━━━━━ MATERIAL TO PROCESS

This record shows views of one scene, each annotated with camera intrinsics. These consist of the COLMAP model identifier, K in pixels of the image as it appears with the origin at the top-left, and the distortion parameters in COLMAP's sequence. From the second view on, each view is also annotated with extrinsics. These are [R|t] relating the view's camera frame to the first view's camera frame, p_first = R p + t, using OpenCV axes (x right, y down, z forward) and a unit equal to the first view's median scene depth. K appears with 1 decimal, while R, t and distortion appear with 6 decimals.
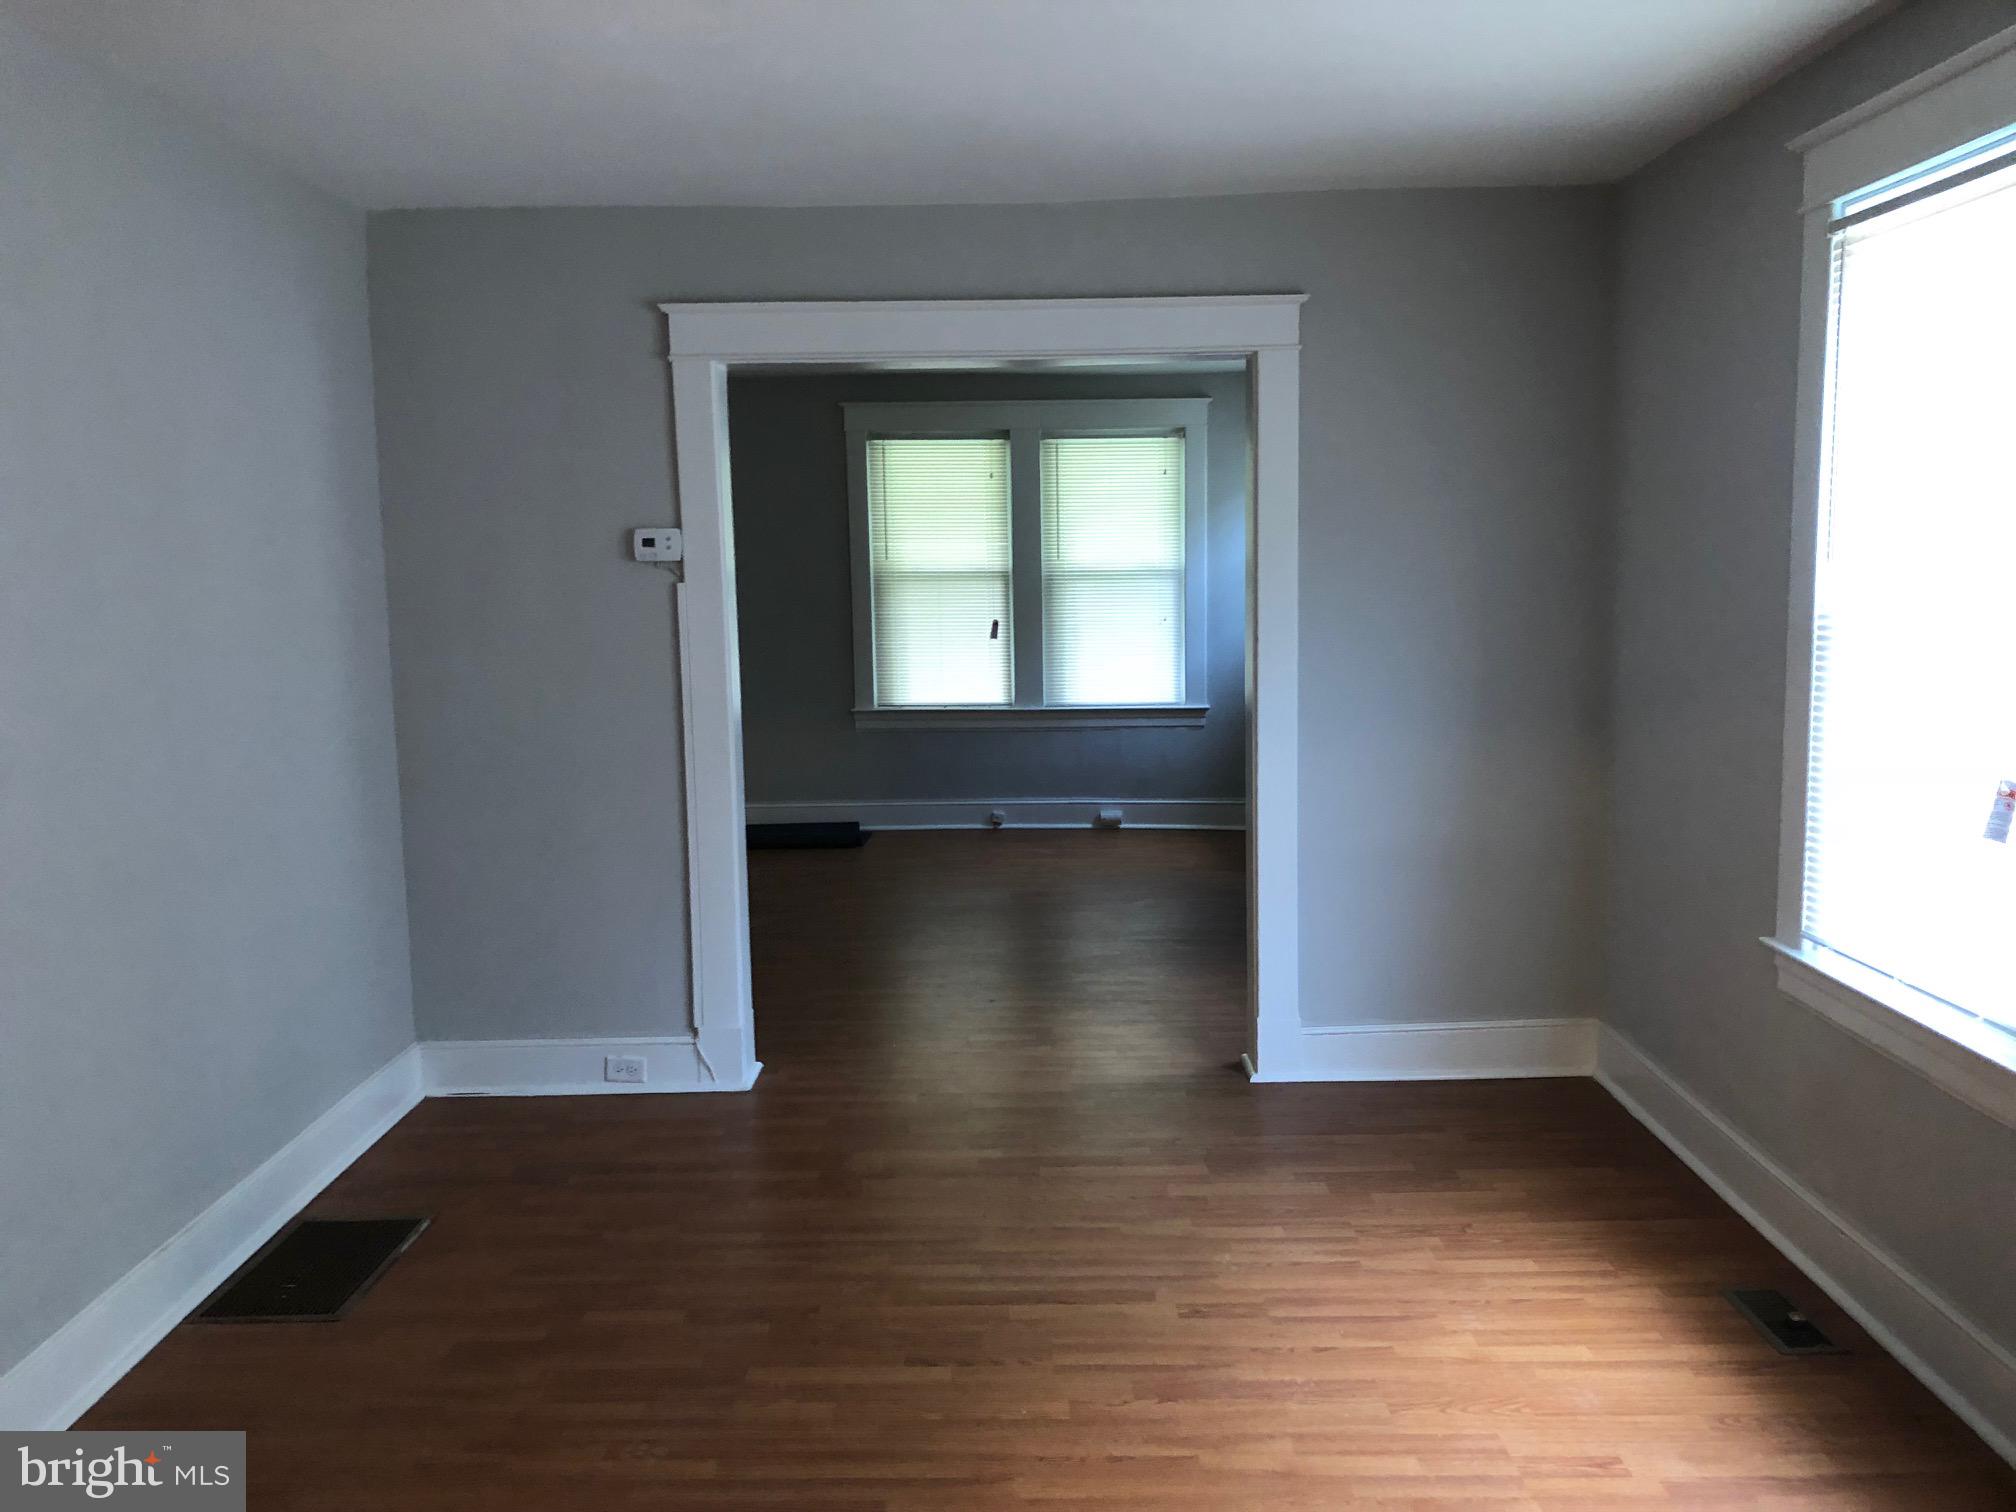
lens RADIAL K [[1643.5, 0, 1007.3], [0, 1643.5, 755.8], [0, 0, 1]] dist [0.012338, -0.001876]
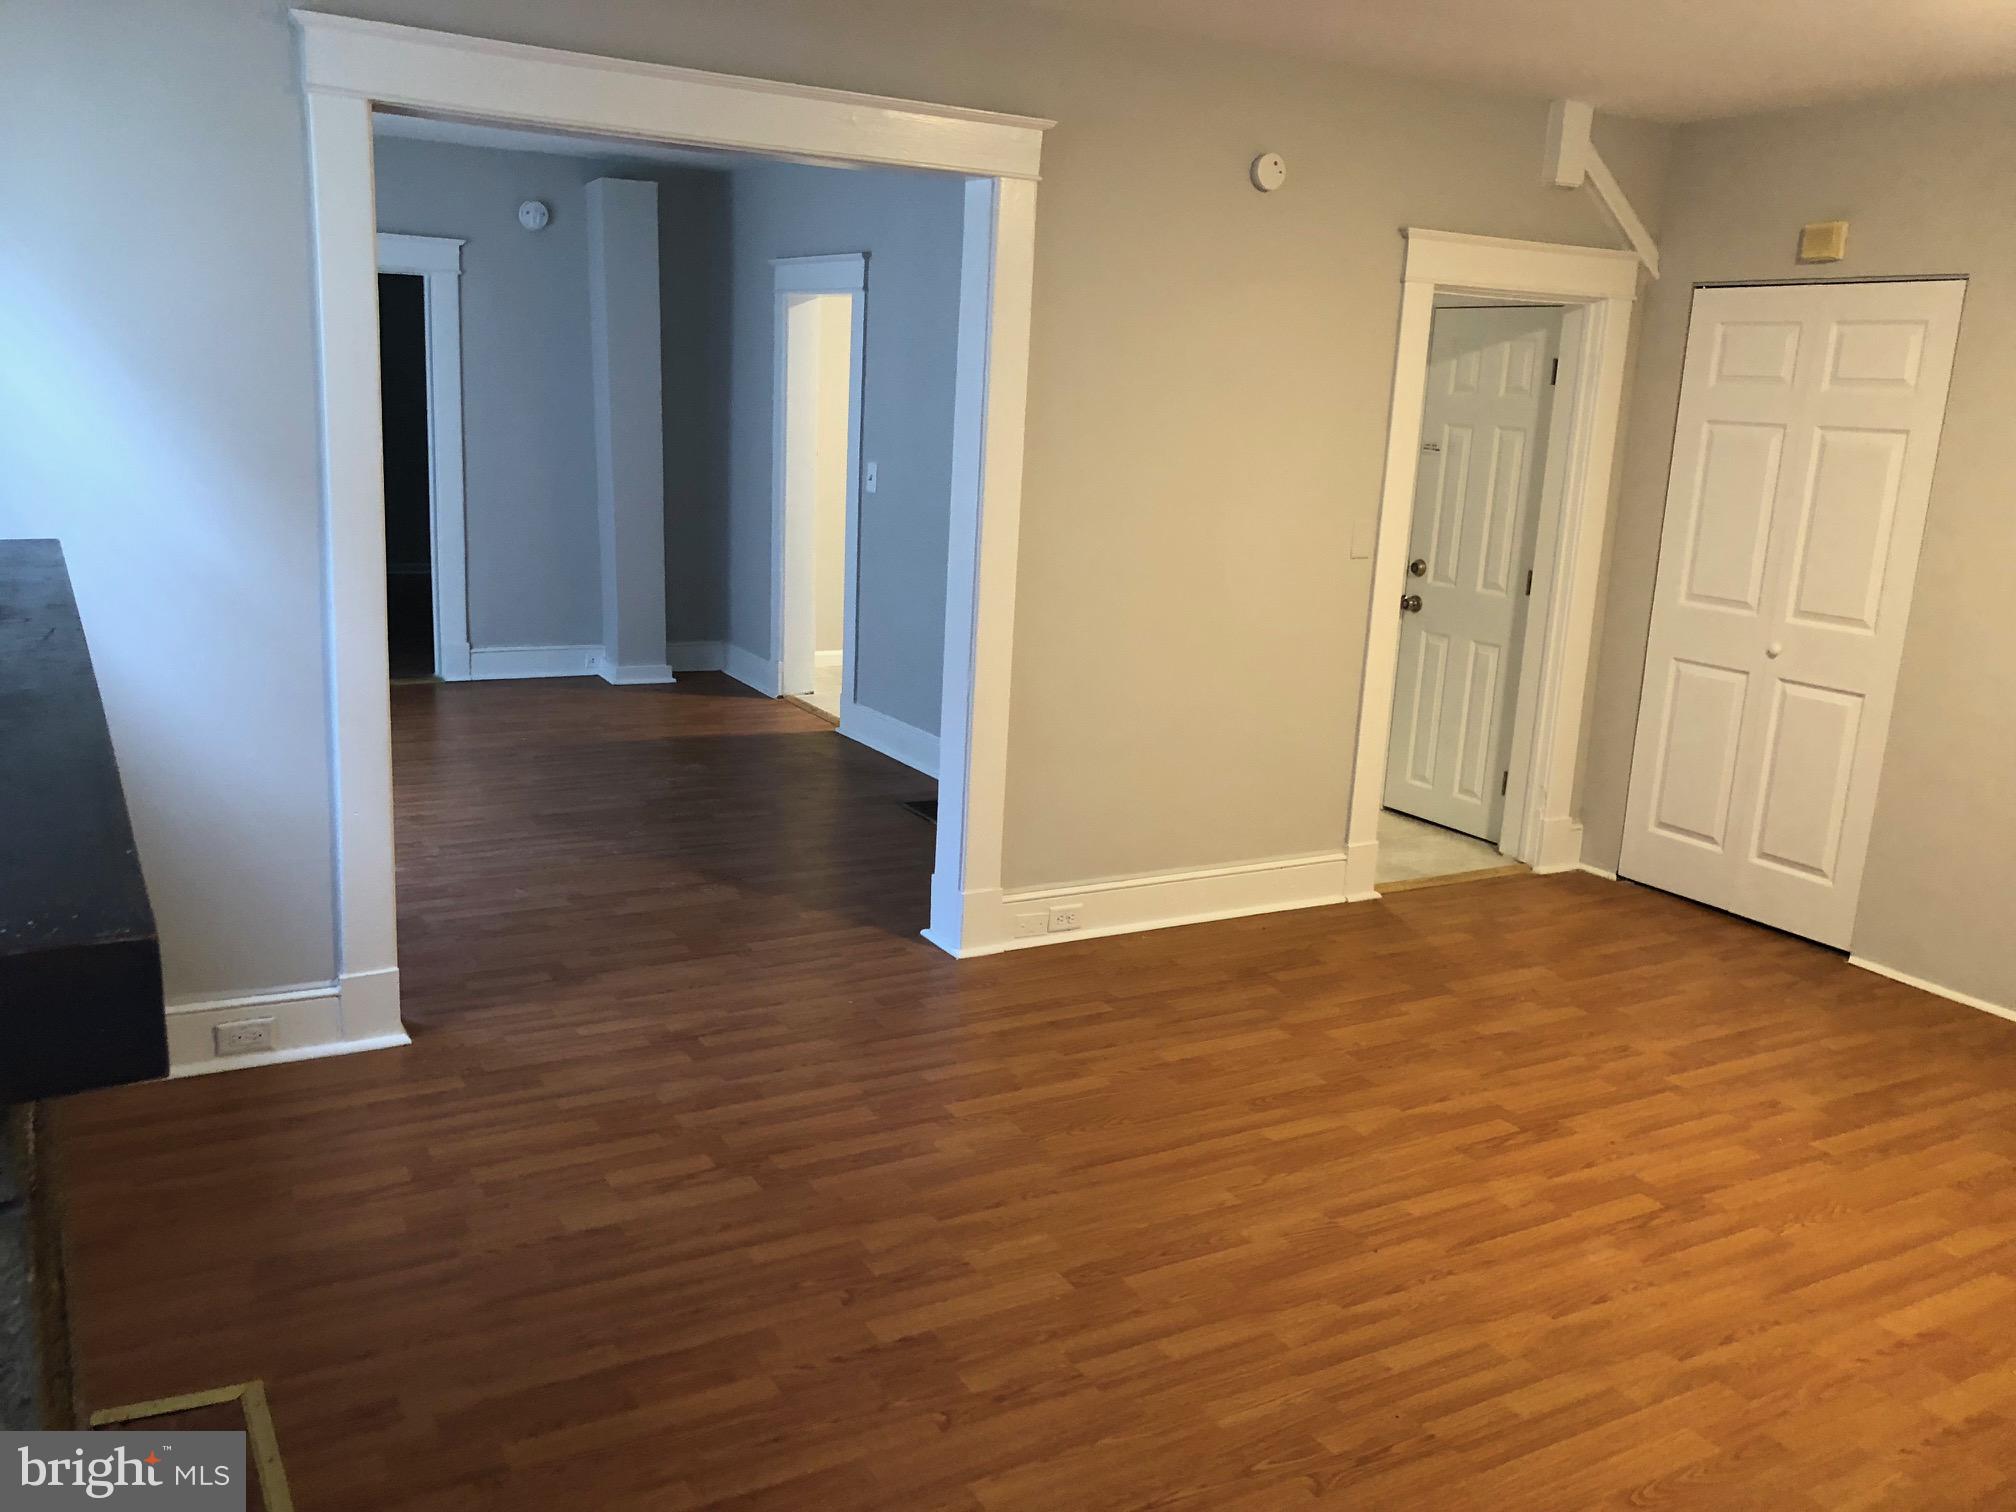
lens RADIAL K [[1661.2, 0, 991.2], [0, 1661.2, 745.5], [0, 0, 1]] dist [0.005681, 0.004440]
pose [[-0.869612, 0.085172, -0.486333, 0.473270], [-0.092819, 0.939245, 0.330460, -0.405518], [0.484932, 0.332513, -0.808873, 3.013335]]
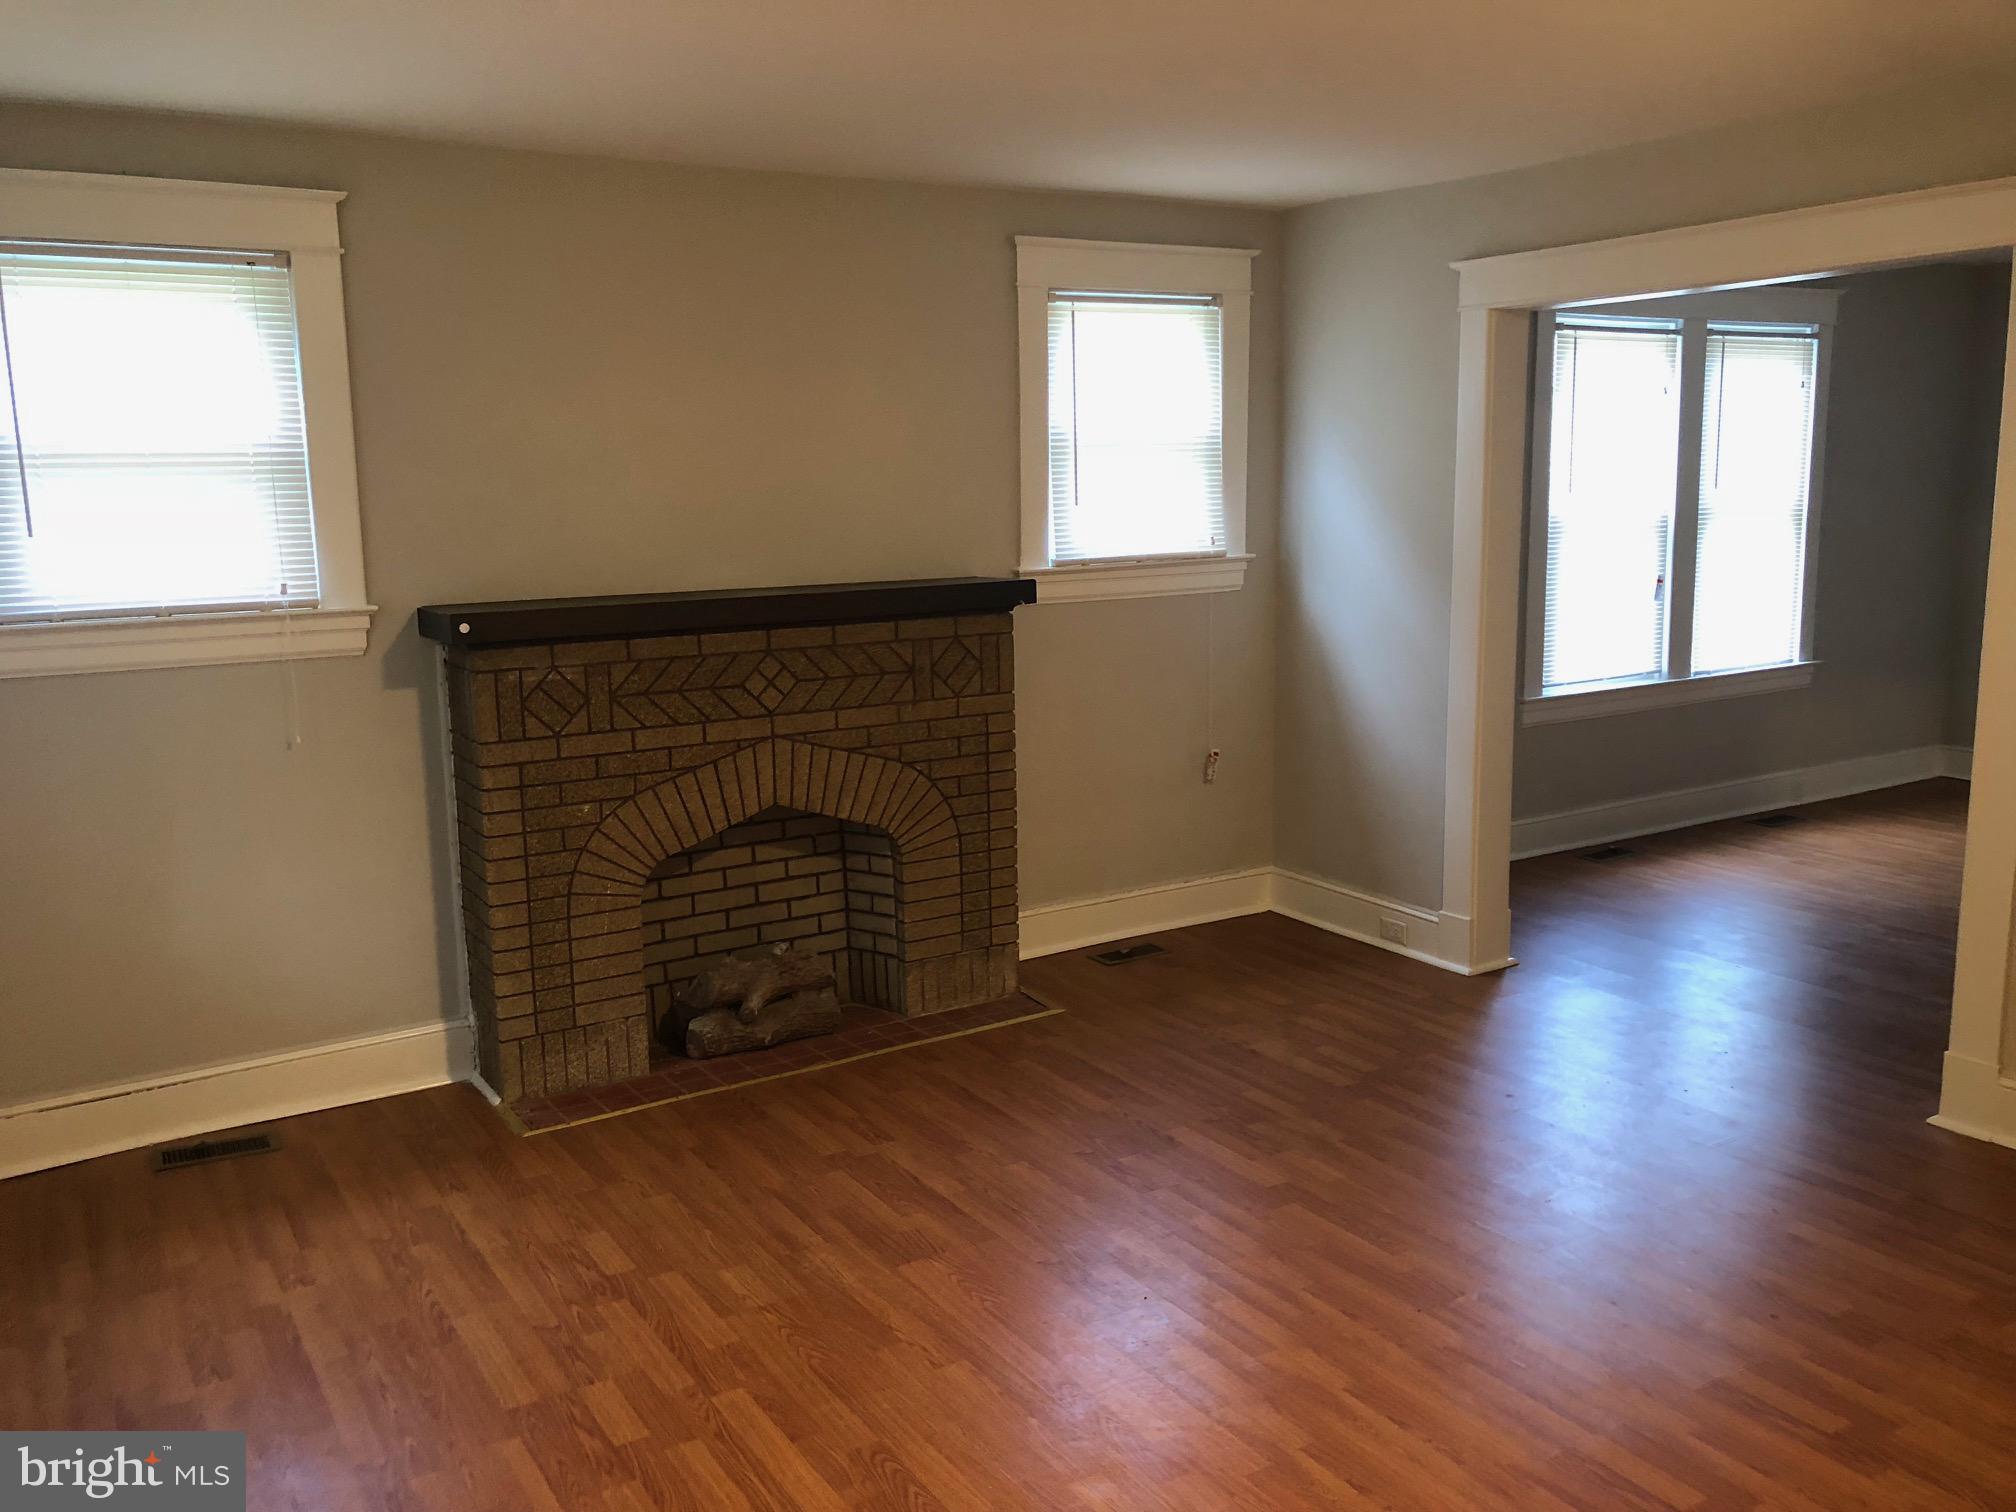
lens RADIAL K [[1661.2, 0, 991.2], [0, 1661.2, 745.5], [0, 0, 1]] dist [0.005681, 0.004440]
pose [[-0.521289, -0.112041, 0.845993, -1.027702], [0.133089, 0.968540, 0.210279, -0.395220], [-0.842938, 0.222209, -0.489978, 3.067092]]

━━━━━━━━━━

WORK INSTRUCTIONS:
Repeat each entry above exactly. Omit the pictures.

OUTPUT:
This record shows views of one scene, each annotated with camera intrinsics. These consist of the COLMAP model identifier, K in pixels of the image as it appears with the origin at the top-left, and the distortion parameters in COLMAP's sequence. From the second view on, each view is also annotated with extrinsics. These are [R|t] relating the view's camera frame to the first view's camera frame, p_first = R p + t, using OpenCV axes (x right, y down, z forward) and a unit equal to the first view's median scene depth. K appears with 1 decimal, while R, t and distortion appear with 6 decimals.
lens RADIAL K [[1643.5, 0, 1007.3], [0, 1643.5, 755.8], [0, 0, 1]] dist [0.012338, -0.001876]
lens RADIAL K [[1661.2, 0, 991.2], [0, 1661.2, 745.5], [0, 0, 1]] dist [0.005681, 0.004440]
pose [[-0.869612, 0.085172, -0.486333, 0.473270], [-0.092819, 0.939245, 0.330460, -0.405518], [0.484932, 0.332513, -0.808873, 3.013335]]
lens RADIAL K [[1661.2, 0, 991.2], [0, 1661.2, 745.5], [0, 0, 1]] dist [0.005681, 0.004440]
pose [[-0.521289, -0.112041, 0.845993, -1.027702], [0.133089, 0.968540, 0.210279, -0.395220], [-0.842938, 0.222209, -0.489978, 3.067092]]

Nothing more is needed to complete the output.